A = load 'loc_a' as (a0, a1);
B = group A by a0;
C= foreach B {
     C1 = A.a0;
     C2 = filter C1 by a0 == 0;
     generate C2;
}

In the current implementation we support above query, that generates following in the logical plan --

 c1: (Name: LOForEach Schema: a0#62:int)
       |           |   |
       |           |   (Name: LOGenerate[false] Schema: a0#62:int)
       |           |   |   |
       |           |   |   a0:(Name: Project Type: int Uid: 62 Input: 0 Column: (*))
       |           |   |
       |           |   |---(Name: LOInnerLoad[0] Schema: a0#62:int)
       |           |
       |           |---a: (Name: LOInnerLoad[1] Schema: a0#62:int,a1#63:int)

Here c1 is inside the innerPlan of c, which is a foreach operator in itself. This shows that we already support nested foreach. Note, we have LOInnerLoad and LOGenerate with Foreach, this means that we have a very limited support for foreach at this point. We can add more support to allow users to specify more sophisticated expressions (udfs).

 

Changes Required

  • First, we need changes into parser to support for nested foreach.
    • Nested block (nested_blk) reduces to nested_command_list, which finally reduces to nested_op. We need to add support for nested_foreach here.
    • nested_foreach will be a similar to foreach_simple_statement but will only allow nested_op_input
    • We do not support further nesting, thus usage of simple statement will avoid more nesting
    • In summary, we need to add to lexical parser entry into nested_op, entry for nested_foreach: FOREACH^ nested_op_input generate_clause
  • Secondly, logicalplanbuilder needs to add support code to generate logical plan from the supported syntax.
    • This is done with addition of nested_foreach[String alias] returns[Operator op] to LogicalPlanGenerator.g.
    • We need to add support for buildNestedForeachOp to LogicalPlanBuilder. This will generate required operators to add LOInnerLoad for the bag streaming.
    • Also, generate plan here can be fairly sophisticated (UDFs) and hence LOGenerate will be added by the builder. But, we need to restrict operations of LOGenerate on Projections(Star) of innerBag and throw parser exception otherwise.
  • Now, connection of various operators in innerplan inside DAG will be taken care in LogicalPlanBuilder and we will have required dependencies of LOGenerate, LOUserFunc, LOInnerLoad etc.
  • Next, flatten_generated_item supports flatten clause, col_range, expr and star, we need to see if we have all the required changes to support these. This will need more testing.
  • The necessary transformation required for this change could be added at different stages in plan builder

My background:

I recently graduated from masters program in Information Networking at Carnegie Mellon University. I am currently pursuing my interests in distributed computing with optional practical training. I have strong interest in Hadoop and related technologies. Pig is a powerful tool to harness the hadoop's power to perform computation, it reduces the development cost by orders without pig-users having to worry about internals of map-reduce. But, it is very beneficial to understand how pig works in order to make optimal use of it. My interest is to use this opportunity to learn how pig works and understand how various operations are designed in Pig to work on Hadoop.

* [BRIEF 1]: Reproduce the part of the excerpt on nested foreach in Pig that opens with the words containing "c1: (Name: LOForEach" and closes with "LOInnerLoad[0] Schema: a0#62:int)", changing "LOForEach" to "LOForeach" throughout.

* [DATA BELOW]:

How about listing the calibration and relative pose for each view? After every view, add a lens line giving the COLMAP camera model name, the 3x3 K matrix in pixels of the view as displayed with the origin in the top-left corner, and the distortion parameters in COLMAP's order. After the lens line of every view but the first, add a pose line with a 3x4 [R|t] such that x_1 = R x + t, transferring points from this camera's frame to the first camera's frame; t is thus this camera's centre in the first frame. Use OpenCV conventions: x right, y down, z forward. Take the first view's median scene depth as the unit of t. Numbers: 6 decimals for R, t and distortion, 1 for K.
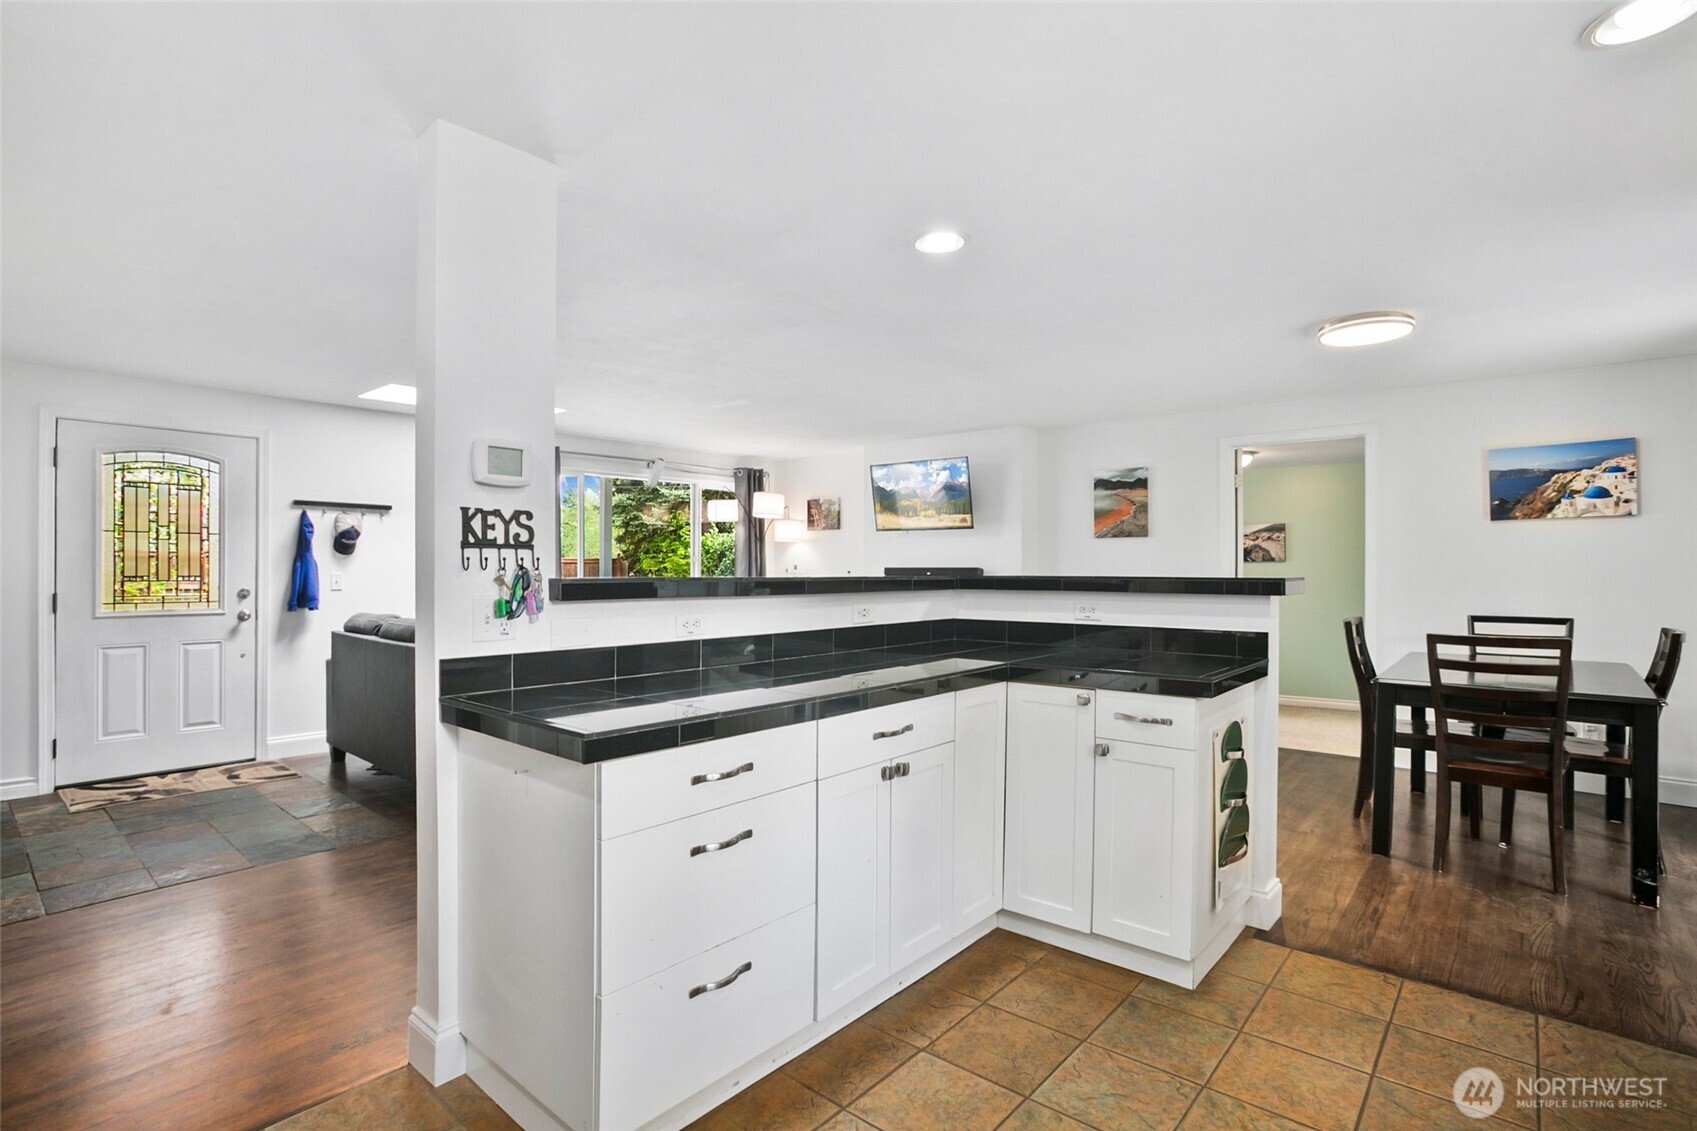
lens RADIAL K [[820.3, 0, 848.5], [0, 820.3, 565.5], [0, 0, 1]] dist [0.000034, 0.000024]
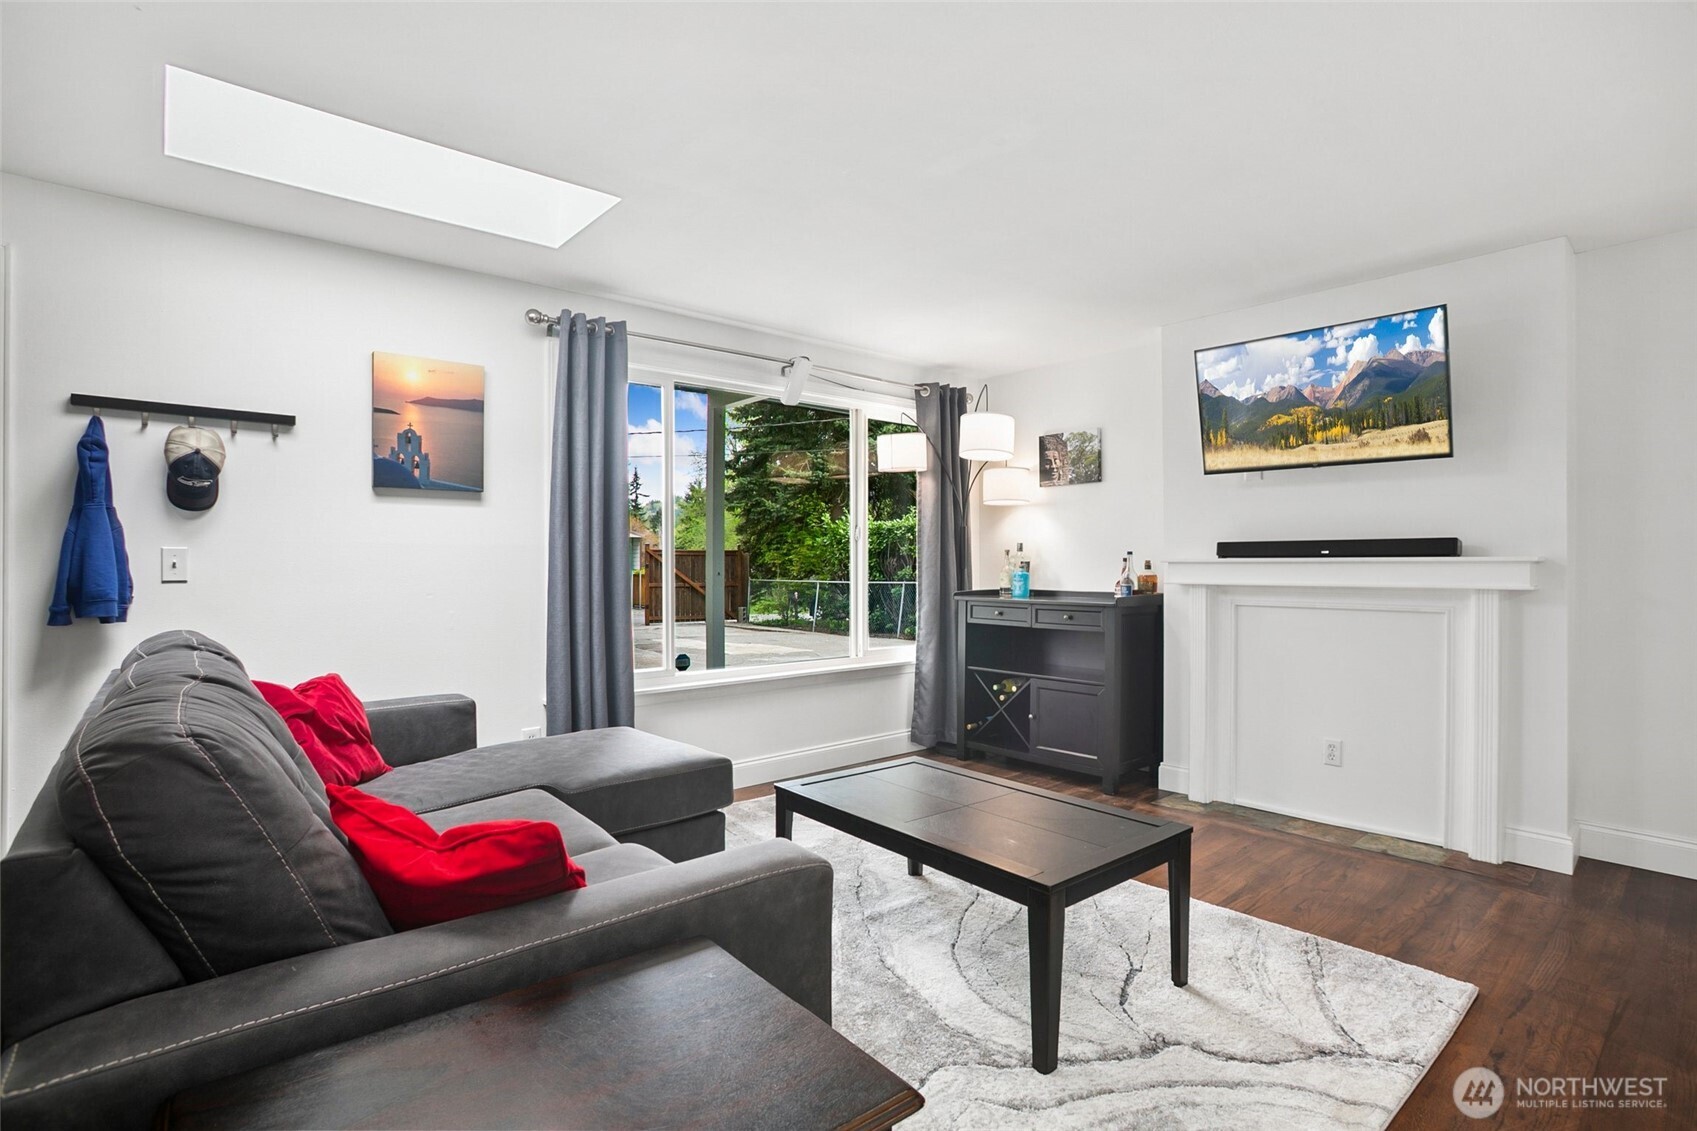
lens RADIAL K [[820.3, 0, 848.5], [0, 820.3, 565.5], [0, 0, 1]] dist [0.000034, 0.000024]
pose [[0.989832, -0.000893, -0.142239, -0.105524], [0.001596, 0.999987, 0.004826, 0.012155], [0.142233, -0.005004, 0.989821, 0.393232]]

* [BRIEF 2]: Write out every line of the records word for word, leaving the pictures out.

* [WRITTEN SOLUTION 1]:
c1: (Name: LOForeach Schema: a0#62:int)
       |           |   |
       |           |   (Name: LOGenerate[false] Schema: a0#62:int)
       |           |   |   |
       |           |   |   a0:(Name: Project Type: int Uid: 62 Input: 0 Column: (*))
       |           |   |
       |           |   |---(Name: LOInnerLoad[0] Schema: a0#62:int)

* [WRITTEN SOLUTION 2]:
How about listing the calibration and relative pose for each view? After every view, add a lens line giving the COLMAP camera model name, the 3x3 K matrix in pixels of the view as displayed with the origin in the top-left corner, and the distortion parameters in COLMAP's order. After the lens line of every view but the first, add a pose line with a 3x4 [R|t] such that x_1 = R x + t, transferring points from this camera's frame to the first camera's frame; t is thus this camera's centre in the first frame. Use OpenCV conventions: x right, y down, z forward. Take the first view's median scene depth as the unit of t. Numbers: 6 decimals for R, t and distortion, 1 for K.
lens RADIAL K [[820.3, 0, 848.5], [0, 820.3, 565.5], [0, 0, 1]] dist [0.000034, 0.000024]
lens RADIAL K [[820.3, 0, 848.5], [0, 820.3, 565.5], [0, 0, 1]] dist [0.000034, 0.000024]
pose [[0.989832, -0.000893, -0.142239, -0.105524], [0.001596, 0.999987, 0.004826, 0.012155], [0.142233, -0.005004, 0.989821, 0.393232]]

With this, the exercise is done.